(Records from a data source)
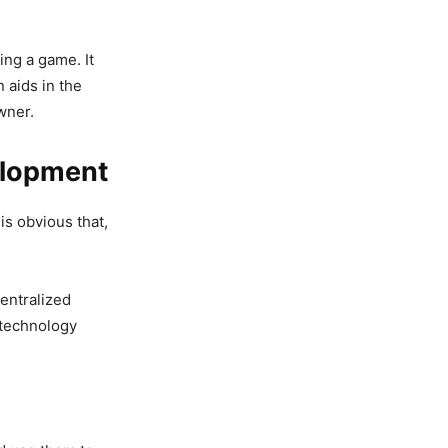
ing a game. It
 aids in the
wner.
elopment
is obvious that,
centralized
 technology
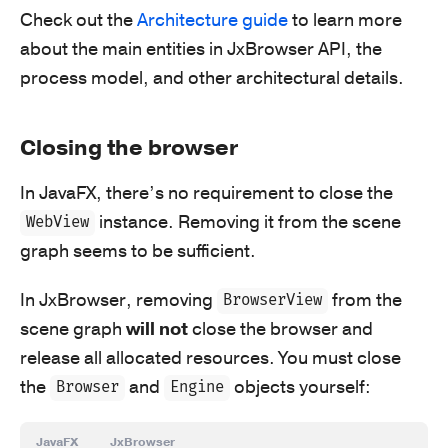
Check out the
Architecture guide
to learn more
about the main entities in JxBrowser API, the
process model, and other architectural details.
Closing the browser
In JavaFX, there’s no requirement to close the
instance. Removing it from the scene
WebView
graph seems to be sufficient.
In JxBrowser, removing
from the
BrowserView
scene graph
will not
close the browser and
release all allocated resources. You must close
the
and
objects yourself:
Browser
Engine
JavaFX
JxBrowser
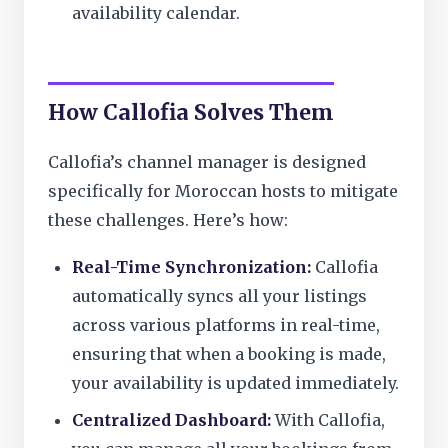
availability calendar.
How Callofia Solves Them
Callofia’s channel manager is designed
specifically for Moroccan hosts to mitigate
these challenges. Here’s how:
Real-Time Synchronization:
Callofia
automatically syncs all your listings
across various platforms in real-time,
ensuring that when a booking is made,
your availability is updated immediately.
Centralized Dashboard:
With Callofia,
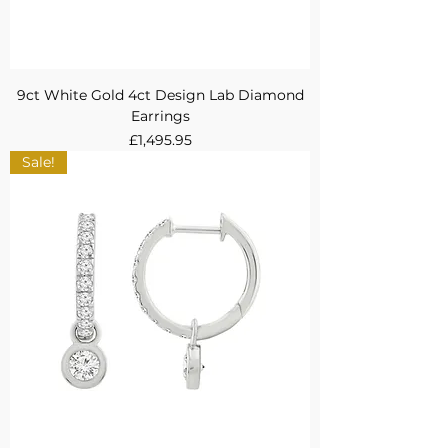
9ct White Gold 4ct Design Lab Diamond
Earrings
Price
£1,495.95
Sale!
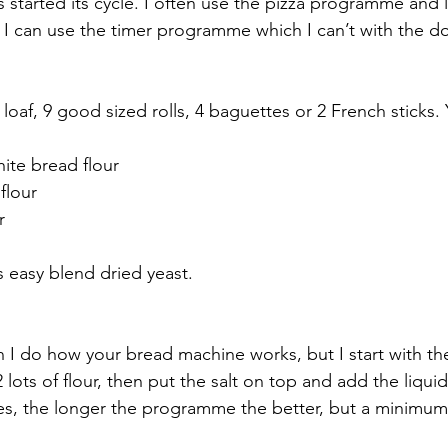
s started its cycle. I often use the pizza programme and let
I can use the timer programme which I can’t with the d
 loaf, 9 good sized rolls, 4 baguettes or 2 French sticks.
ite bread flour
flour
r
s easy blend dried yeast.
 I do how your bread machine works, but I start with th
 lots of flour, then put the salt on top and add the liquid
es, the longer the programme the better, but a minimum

**ASSIGNMENT**.
Wherever the word "JxBrowser" appears in the records above, copy that line.

**OUTPUT FOR THIS EXERCISE**.
about the main entities in JxBrowser API, the
In JxBrowser, removing
JxBrowser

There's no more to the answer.